On a claim of ineffective assistance of counsel, "we accept the trial court's factual findings and credibility determinations unless clearly erroneous, but we independently apply the legal principles to the facts." (Footnote omitted.) Suggs v. State, 272 Ga. 85, 87 (4) ( 526 SE2d 347) (2000). "In order to succeed on a claim of ineffective assistance of counsel, appellant must show that counsel's performance was deficient and that, but for the deficient performance, there is a reasonable probability the outcome of the trial would have been different." (Citations omitted.) Martin v. State, 281 Ga. 778, 780 (3) ( 642 SE2d 837) (2007).
(a) Cruelty to children in the third degree.

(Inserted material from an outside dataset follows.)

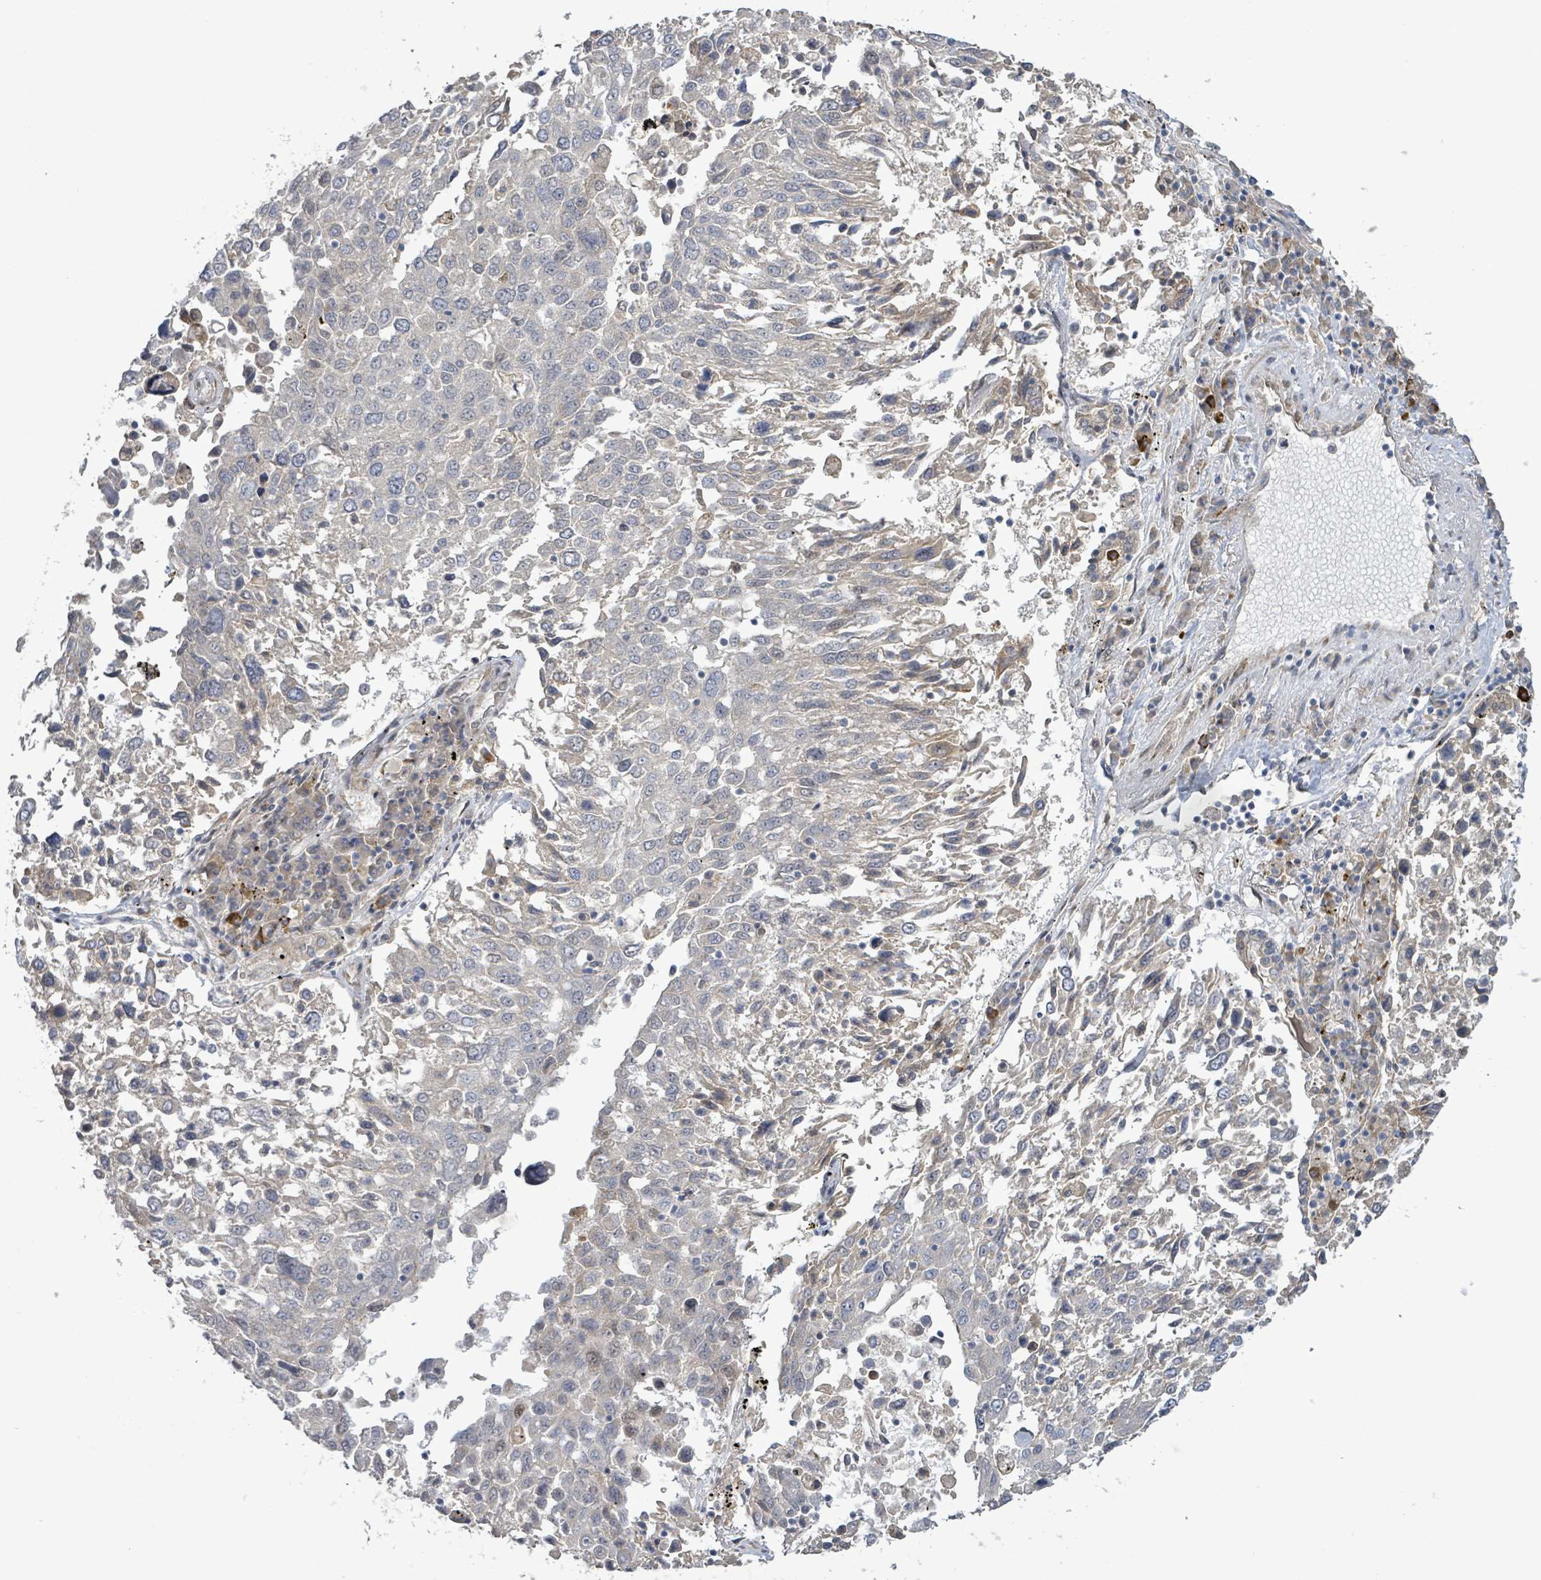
{"staining": {"intensity": "negative", "quantity": "none", "location": "none"}, "tissue": "lung cancer", "cell_type": "Tumor cells", "image_type": "cancer", "snomed": [{"axis": "morphology", "description": "Squamous cell carcinoma, NOS"}, {"axis": "topography", "description": "Lung"}], "caption": "This micrograph is of lung squamous cell carcinoma stained with IHC to label a protein in brown with the nuclei are counter-stained blue. There is no positivity in tumor cells.", "gene": "SLIT3", "patient": {"sex": "male", "age": 65}}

[A] person commits the offense of cruelty to children in the third degree when: (1) Such person, who is the primary aggressor, intentionally allows a child under the age of 18 to witness the commission of a forcible felony [or] battery . . . or (2) Such person, who is the primary aggressor, having knowledge that a child under the age of 18 is present and sees or hears the act, commits a forcible felony . . . or battery.
OCGA § 16-5-70 (d). Here, the evidence did not support a charge on cruelty to children in the third degree because the evidence showed that C. W. was the victim of Parks' act of "chasing [C. W] with a metal rod[, and] threatening to hit the child with said rod," as alleged in the indictment, rather than a mere witness. Thus, trial counsel's withdrawal of the lesser included offense of cruelty to children in the third degree was not deficient. Martin, supra, 281 Ga. at 780 (3).
(b) Hood's prior conviction of misdemeanor theft by taking. Parks contends that his trial counsel was ineffective in failing to discover and impeach Hood with her prior conviction for misdemeanor theft by taking. We are not persuaded.
During the motion for new trial hearing, Parks introduced into evidence a certified copy of Hood's conviction for misdemeanor theft by taking and submitted the affidavit of his trial counsel, who stated that his failure to find, obtain certified copies of, or utilize Hood's prior convictions was not strategic. Despite this evidence, Parks failed to show that Hood's conviction for theft by taking involved fraud or deceit and that such conviction would have been admitted for impeachment purposes. See McClain v. State, 301 Ga. App. 844, 848-849 (2) ( 689 SE2d 126) (2010) (although defendant introduced certified copies of a witness' conviction for misdemeanor theft at motion for new trial hearing, he made no effort to show that such crime involved fraud or deceit; thus, defendant failed to show that his trial counsel was deficient for not offering the conviction as impeachment evidence at trial). As such, Parks has failed to show that his trial counsel performed deficiently. Martin, supra, 281 Ga. at 780 (3).
Judgment affirmed. Phipps, P.J., and Johnson, J., concur.